Nowhere, however, has Profile helped more than in recruiting. The word ‘culture’ is cited so often by coaches that it’s easy to write it off as a mere buzzword with little to no actual heft when it comes to college sports. That couldn’t be farther from the truth. The truly successful college programs have a culture - or maybe identity is a better way to describe it. The players come to campus with expectations - not just how they will perform, but how they will behave, the style they will play, what will be demanded of them - and recognize that none of it is fungible.

Crafting a culture, though, is becoming increasingly difficult. The recruiting calendar has shrunk and structured to limit contact with high school athletes, and the allure of the transfer portal makes everything feel negotiable, if not entirely transient. Recruiting mistakes - not bad people but bad fits - happen all the time, leaving rosters in tumult and making stability feel like a pipedream.

Those mistakes are costly anywhere. They are especially dire at a place such as Stanford. The Stanford staff is exceptionally deliberate in its recruiting. It does not, as many coaches do, cast a wide net. Instead, Haase and his assistants hone in on players they know will be admissible to the university and will suit their program. They put a lot of eggs in one basket, which means there’s not a lot of wiggle room for a do-over if it doesn’t end up in a commitment.

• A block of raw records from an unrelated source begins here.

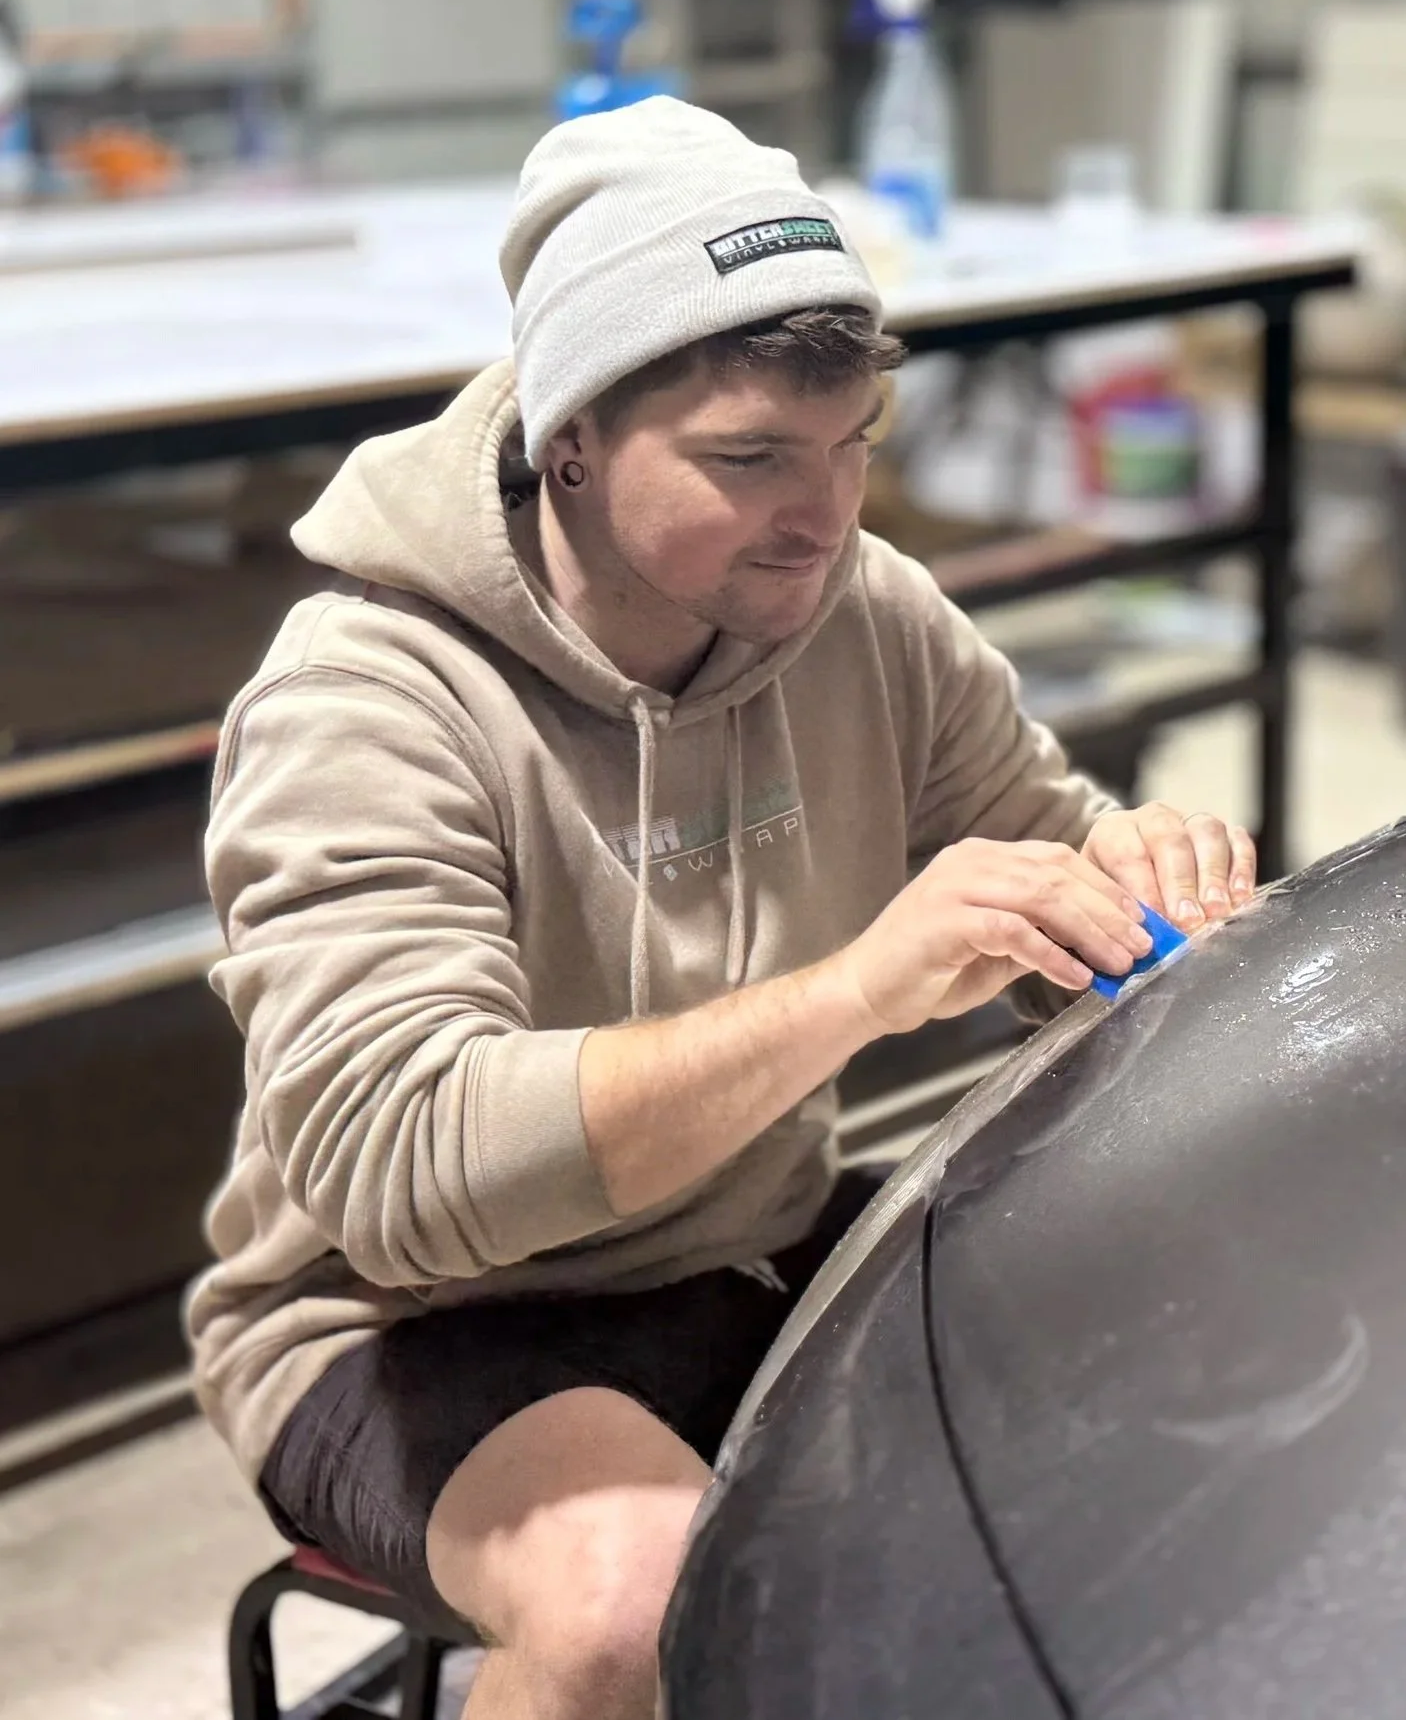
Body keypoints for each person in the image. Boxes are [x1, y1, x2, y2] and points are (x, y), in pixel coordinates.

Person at [188, 98, 1256, 1720]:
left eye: (855, 450)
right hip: (407, 1316)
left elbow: (1055, 875)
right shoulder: (369, 695)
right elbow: (403, 1178)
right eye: (749, 458)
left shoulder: (865, 616)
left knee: (1182, 1373)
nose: (821, 517)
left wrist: (1143, 892)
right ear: (568, 440)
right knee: (635, 1604)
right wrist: (853, 990)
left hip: (743, 1236)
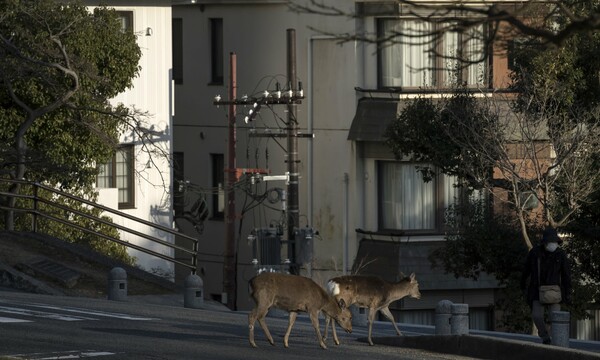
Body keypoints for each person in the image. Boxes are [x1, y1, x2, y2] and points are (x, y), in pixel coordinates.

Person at [520, 227, 572, 344]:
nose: (553, 244)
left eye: (555, 242)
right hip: (537, 290)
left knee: (556, 317)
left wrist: (567, 292)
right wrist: (523, 284)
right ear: (545, 242)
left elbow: (566, 274)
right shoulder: (535, 253)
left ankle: (557, 341)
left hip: (555, 291)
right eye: (551, 242)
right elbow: (526, 270)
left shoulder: (560, 254)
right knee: (537, 316)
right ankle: (545, 336)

And unlike many other teams, where the shelf life of a college career can vary, a Stanford commitment tends to stick. Rarely does the university allow transfers into the school, and rarely do people want to leave because of its academic reputation. “We can’t miss,” Haase says simply.

“When we miss, we miss for four years. We very rarely have transfers out or in. When we have a freshman come in, generally speaking, he’s with us for four years. If we make a mistake, we’ve made a four-year mistake. There’s a high, high, high priority on making sure we get it right, and a lot of times, there is no Plan B because once he gets here, he’s here to graduate.”

That’s where the assessments become invaluable. Tournament showcases can demonstrate a player’s talent. A campus visit can show how he relates to and interacts with potential teammates. A home visit can offer a glimpse of a family’s expectations, but nothing gets into the nitty gritty of who a person is, how he thinks, what he needs to succeed, the sort of leader he is, and the kind of coach he might best work with better than an assessment. “It’s a cliffsnotes to their personality,” Haase says. “It’s a huge leg up on the competition, as far as I’m concerned.”

Yet there is still a reluctance among coaches to use Profile. Haase gets it. Even he was initially uncertain, though not downright skeptical, as to how the assessments could help him. Seeing made him a believer, and he thinks it would do the same if other coaches took the assessments themselves. But four years in, he also has come to view the tests in a way that might make them more palatable to his peers. They are, essentially, another analytic, and even the oldest dog among coaches has come around to the new trick of analytics to help break down games. “I’m a big believer in keeping things simple,” Haase says. “You want to have the ability to have something that truly adds value. This adds value.”

Then again, if his competitors aren’t interested, that’s A-Ok with Haase. He’ll just keep moseying into home visits with his secret weapon to land recruits.